Tyagpatra is based on Jainendra Kumar’s classic novel of the same name, masterfully adapted for the stage by Delhi theatre veteran Rajinder Nath, founder and director of the theatre group Abhiyan. Tyagpatra is not the first novel that Rajinder Nath has worked with – he directed an NSD student production of Dharamvir Bharati’s 1950s novel Suraj Ka Saatvaan Ghoda in 1975, and staged Nirmal Verma’s Raat Ka Reporter in 2003.

The current production, however, is possibly more difficult to bring to life for a contemporary audience. Published in 1937, the play centres around a woman called Mrinal and her struggle to find a space for herself and her desires within the constricted contours of traditional society. The story is told by Mrinal’s nephew Pramod, now a middle-aged and highly-regarded judge, who has just received news of her death. The older Pramod is played by seasoned actor Banwari Taneja, whose narration superbly evokes the self-reflexive complexity of Jainendra’s character – nostalgic, angry and guilt-ridden by turns.

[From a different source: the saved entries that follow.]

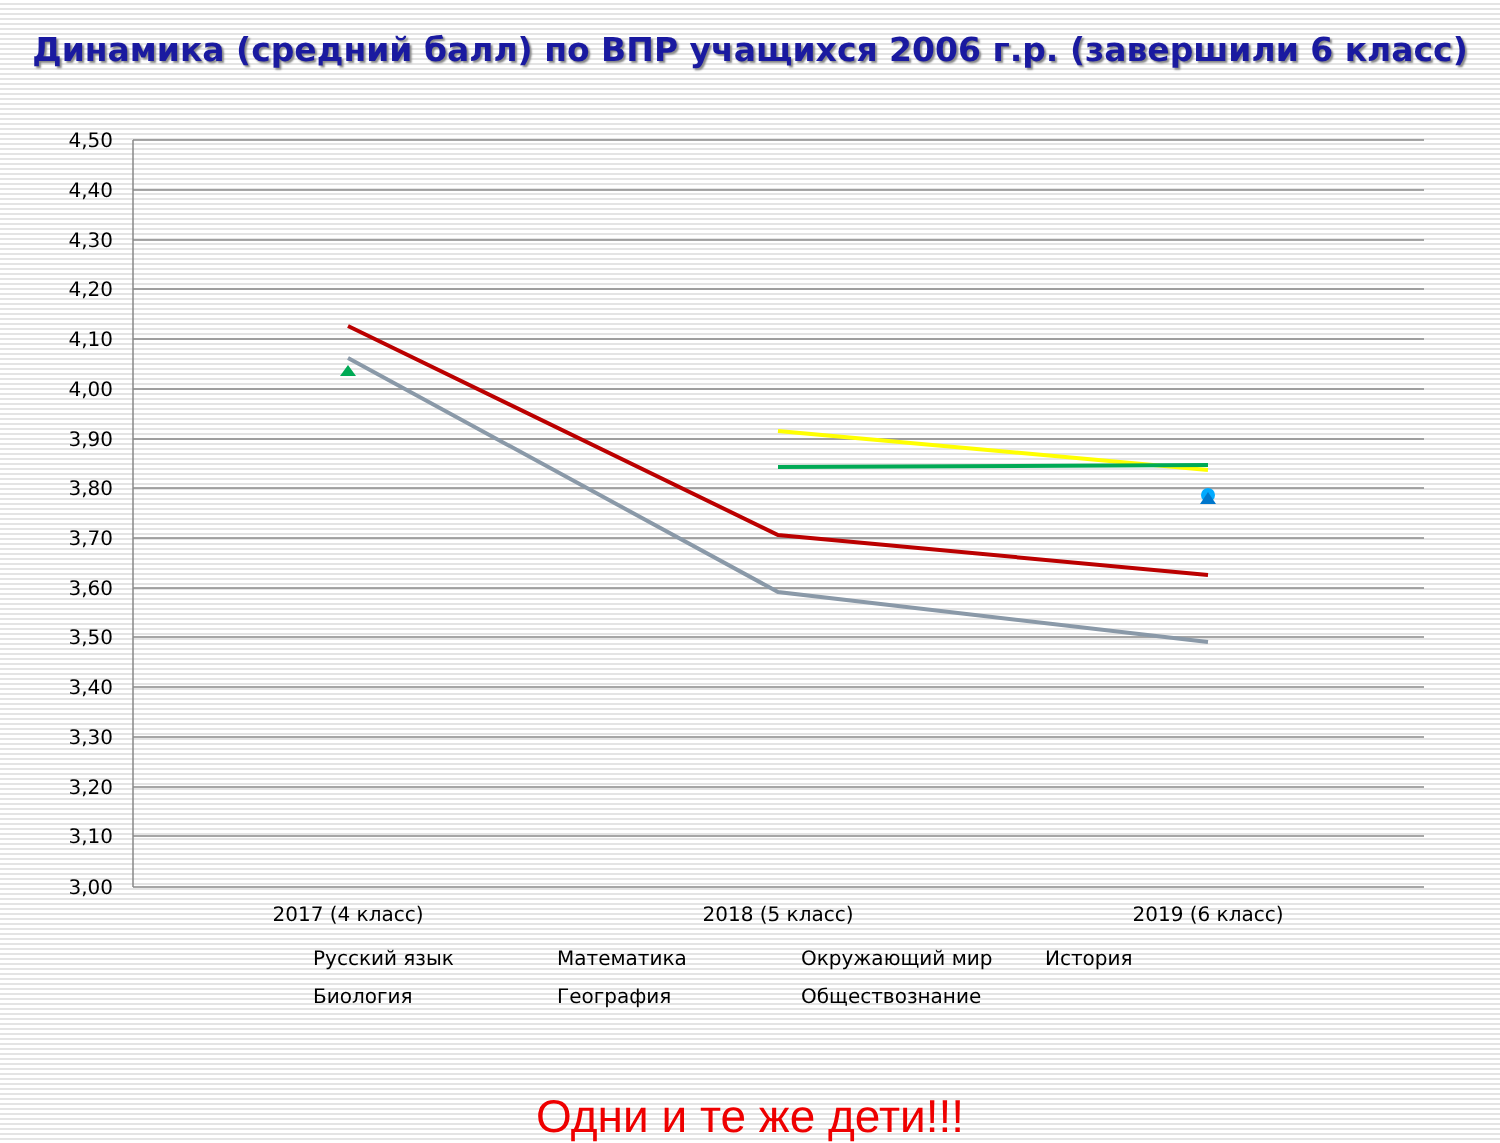Динамика (средний балл) по ВПР учащихся 2006 г.р. (завершили 6 класс)
4,50
4,40
4,30
4,20
4,10
4,00
3,90
3,80
3,70
3,60
3,50
3,40
3,30
3,20
3,10
3,00
2017 (4 класс)
2018 (5 класс)
2019 (6 класс)
Русский язык
Математика
Окружающий мир
История
Биология
География
Обществознание
Одни и те же дети!!!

The first third of the play – the weakest portion – focuses on the child Pramod’s closeness to his aunt, the adolescent Mrinal (movingly played by Mallika Taneja). But this blissful shared childhood is cut short for good when Mrinal first gets romantically involved with a friend’s brother, and when the affair is discovered, is hastily married off to an uncouth middle-aged widower (V.K. Bindu in a nice cameo). This is the point at which the play stops being a rather predictable tale of oppressed Indian womanhood. Nothing so far has prepared us for what happens next – Mrinal’s disillusionment with marriage, her failed efforts to found her marriage on honest foundations and her final radical break with middle class morality. The two main scenes where Pramod (Ishwar), now a young man, seeks unsuccessfully to confront his Mrinal Bua, who has cut herself off from “civilized society,” astutely plumb the depths of middle class schizophrenia, and gain a great deal from Suchitra Gupta’s sharp-edged portrayal of an older, embittered Mrinal.

Like all Abhiyan productions, sets are minimal, and lighting is used sparingly. The play’s primary achievement is its credible revival of a story that must certainly have been shocking in 1937 – although what is really revealing is how much its candour can still surprise us today.